Comment by ncruces
5 days ago
> Or writing some data science stuff, it might be like: load data from disk or network for 6 seconds, run Numpy on it for 3 hours, write it back out for 3 seconds.
> You could rewrite that in Rust and it wouldn't be any faster.
I was asked to rewrite some NumPy image processing in C++, because NumPy worked fine for 1024px test images but balked when given 40 Mpx photos.
I cut the runtime by an order of magnitude for those large images, even before I added a bit of SIMD (just to handle one RGBX-float pixel at a time, nothing even remotely fancy).
The “NumPy has uber fast kernels that you can't beat” mentality leads people to use algorithms that do N passes over N intermediate buffers, that can all easily be replaced by a single C/C++/Rust (even Go!) loop over pixels.
Also reinforced by “you can never loop over pixels in Python - that's horribly slow!”

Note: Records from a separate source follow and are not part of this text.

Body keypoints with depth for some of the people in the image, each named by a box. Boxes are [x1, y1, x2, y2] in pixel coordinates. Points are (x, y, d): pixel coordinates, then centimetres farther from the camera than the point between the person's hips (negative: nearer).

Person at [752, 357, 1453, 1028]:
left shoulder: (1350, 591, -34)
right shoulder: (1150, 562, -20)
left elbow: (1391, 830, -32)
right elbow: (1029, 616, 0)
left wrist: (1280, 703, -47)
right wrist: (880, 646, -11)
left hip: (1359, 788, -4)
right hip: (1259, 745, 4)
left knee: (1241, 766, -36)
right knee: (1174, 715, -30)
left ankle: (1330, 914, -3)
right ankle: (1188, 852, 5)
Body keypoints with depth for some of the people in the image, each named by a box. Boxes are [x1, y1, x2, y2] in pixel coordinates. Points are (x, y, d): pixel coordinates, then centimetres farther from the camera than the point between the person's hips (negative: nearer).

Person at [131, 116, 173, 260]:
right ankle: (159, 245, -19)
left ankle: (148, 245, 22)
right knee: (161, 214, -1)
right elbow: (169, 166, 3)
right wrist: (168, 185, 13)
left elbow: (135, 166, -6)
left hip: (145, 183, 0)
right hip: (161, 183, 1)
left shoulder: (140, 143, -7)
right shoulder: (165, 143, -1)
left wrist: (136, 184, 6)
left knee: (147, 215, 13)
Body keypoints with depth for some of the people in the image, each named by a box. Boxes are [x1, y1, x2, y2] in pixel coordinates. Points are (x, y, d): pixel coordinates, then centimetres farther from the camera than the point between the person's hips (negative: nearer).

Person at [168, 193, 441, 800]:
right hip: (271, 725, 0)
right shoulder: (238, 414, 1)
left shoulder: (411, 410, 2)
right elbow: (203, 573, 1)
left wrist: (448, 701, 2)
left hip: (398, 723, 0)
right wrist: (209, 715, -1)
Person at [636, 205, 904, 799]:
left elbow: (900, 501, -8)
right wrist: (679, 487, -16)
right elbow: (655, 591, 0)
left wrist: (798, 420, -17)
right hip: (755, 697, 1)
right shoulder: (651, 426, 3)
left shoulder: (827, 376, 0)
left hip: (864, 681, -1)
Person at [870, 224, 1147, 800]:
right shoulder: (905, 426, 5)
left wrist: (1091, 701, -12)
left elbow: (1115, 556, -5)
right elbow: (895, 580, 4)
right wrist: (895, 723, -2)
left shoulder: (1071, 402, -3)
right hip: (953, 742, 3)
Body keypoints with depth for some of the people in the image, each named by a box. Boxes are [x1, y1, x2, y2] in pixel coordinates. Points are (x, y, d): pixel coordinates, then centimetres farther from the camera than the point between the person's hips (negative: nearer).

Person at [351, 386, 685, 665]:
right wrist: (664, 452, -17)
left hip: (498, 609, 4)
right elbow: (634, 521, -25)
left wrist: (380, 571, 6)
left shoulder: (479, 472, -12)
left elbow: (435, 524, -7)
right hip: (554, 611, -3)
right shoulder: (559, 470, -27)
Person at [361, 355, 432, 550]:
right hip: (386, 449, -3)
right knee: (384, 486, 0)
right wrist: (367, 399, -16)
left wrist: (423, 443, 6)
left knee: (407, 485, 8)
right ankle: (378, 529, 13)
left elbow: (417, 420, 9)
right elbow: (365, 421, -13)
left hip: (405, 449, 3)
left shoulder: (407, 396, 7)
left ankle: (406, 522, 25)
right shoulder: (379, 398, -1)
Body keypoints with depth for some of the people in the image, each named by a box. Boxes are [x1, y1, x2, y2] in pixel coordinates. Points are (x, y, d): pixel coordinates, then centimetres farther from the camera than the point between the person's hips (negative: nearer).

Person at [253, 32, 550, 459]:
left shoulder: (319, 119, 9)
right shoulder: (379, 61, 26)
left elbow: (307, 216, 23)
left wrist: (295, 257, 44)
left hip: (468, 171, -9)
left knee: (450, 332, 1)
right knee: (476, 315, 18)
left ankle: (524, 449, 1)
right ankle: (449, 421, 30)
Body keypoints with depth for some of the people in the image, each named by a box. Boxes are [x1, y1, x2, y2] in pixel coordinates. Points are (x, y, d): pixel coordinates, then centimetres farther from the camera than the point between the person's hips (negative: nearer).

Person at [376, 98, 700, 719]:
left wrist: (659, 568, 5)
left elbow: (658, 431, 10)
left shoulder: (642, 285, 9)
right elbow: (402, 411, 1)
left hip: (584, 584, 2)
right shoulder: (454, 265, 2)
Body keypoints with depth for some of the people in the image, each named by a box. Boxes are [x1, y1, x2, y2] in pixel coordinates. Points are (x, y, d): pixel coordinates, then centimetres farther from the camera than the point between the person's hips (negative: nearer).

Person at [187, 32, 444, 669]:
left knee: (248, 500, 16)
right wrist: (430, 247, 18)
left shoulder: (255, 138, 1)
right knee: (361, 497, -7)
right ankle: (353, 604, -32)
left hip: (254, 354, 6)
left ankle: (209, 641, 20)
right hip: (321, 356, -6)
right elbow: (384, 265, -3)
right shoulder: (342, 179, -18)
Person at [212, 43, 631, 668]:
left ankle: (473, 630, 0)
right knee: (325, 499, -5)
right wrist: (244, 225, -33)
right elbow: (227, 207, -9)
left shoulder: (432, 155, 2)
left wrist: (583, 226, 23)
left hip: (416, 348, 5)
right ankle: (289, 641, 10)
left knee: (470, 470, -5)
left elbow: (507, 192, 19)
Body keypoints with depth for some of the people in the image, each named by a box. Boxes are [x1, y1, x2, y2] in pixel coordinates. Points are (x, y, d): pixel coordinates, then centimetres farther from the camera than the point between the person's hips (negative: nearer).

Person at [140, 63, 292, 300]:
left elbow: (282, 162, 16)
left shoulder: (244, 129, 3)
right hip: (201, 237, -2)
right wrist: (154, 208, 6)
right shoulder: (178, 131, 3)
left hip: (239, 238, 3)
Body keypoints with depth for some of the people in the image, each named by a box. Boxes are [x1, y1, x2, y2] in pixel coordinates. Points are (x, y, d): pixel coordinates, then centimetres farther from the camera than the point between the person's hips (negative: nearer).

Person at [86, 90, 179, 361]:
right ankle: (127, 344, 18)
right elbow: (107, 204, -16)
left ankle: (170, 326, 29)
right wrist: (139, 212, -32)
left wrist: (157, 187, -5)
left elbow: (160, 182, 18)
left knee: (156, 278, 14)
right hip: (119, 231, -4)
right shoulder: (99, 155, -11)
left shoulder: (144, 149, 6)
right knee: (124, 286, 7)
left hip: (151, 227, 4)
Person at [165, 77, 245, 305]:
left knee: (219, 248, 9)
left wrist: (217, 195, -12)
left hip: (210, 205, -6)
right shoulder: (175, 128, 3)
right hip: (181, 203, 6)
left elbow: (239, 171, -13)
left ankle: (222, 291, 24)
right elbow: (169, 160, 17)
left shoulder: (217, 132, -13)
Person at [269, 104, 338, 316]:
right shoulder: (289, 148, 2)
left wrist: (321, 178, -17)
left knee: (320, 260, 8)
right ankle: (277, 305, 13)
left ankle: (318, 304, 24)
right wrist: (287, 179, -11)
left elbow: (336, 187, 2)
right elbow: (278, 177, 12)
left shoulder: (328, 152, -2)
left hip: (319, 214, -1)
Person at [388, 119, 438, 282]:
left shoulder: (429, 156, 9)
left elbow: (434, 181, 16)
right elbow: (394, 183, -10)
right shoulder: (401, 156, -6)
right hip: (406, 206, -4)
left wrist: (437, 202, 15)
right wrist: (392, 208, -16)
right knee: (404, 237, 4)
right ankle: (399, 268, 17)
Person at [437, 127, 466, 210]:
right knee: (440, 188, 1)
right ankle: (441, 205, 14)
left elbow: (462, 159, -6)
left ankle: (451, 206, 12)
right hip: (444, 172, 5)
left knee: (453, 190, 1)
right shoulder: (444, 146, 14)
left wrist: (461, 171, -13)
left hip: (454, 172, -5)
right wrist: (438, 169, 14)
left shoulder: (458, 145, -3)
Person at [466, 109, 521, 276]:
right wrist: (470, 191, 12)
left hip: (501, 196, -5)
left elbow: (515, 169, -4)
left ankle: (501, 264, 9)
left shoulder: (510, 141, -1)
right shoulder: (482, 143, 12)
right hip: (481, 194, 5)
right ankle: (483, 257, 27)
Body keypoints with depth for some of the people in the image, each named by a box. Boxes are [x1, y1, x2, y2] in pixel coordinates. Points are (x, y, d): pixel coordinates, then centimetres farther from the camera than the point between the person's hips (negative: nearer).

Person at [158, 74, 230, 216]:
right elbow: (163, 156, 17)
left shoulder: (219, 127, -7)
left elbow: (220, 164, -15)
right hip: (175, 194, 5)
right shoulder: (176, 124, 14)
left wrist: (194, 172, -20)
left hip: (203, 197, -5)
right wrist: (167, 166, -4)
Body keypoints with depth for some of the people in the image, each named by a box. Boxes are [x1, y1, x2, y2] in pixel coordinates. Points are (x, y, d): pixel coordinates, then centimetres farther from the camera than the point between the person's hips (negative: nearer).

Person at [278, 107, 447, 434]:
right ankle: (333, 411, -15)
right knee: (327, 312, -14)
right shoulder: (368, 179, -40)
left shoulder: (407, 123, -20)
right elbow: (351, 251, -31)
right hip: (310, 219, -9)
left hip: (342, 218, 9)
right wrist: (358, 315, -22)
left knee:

Same with opencv and even sometimes optimized matrix libraries in pure C++. These are all highly optimized. But often when you want to achieve something you have to chain stuff which quickly eats up a lot of cycles, just by copying stuff around and having multiple passes that the compiler is unable to fuse. You can often pretty easily beat that even if you are not an optimization god by manual loop fusion.
Fused expressions are possible using other libraries (numexpr is pretty good), but I agree that there's a reluctance to use things outside of NumPy.
Personally though I find it easier to just drop into C extensions at the point that NumPy becomes a limiting factor. They're so easy to do and it lets me keep the Python usability.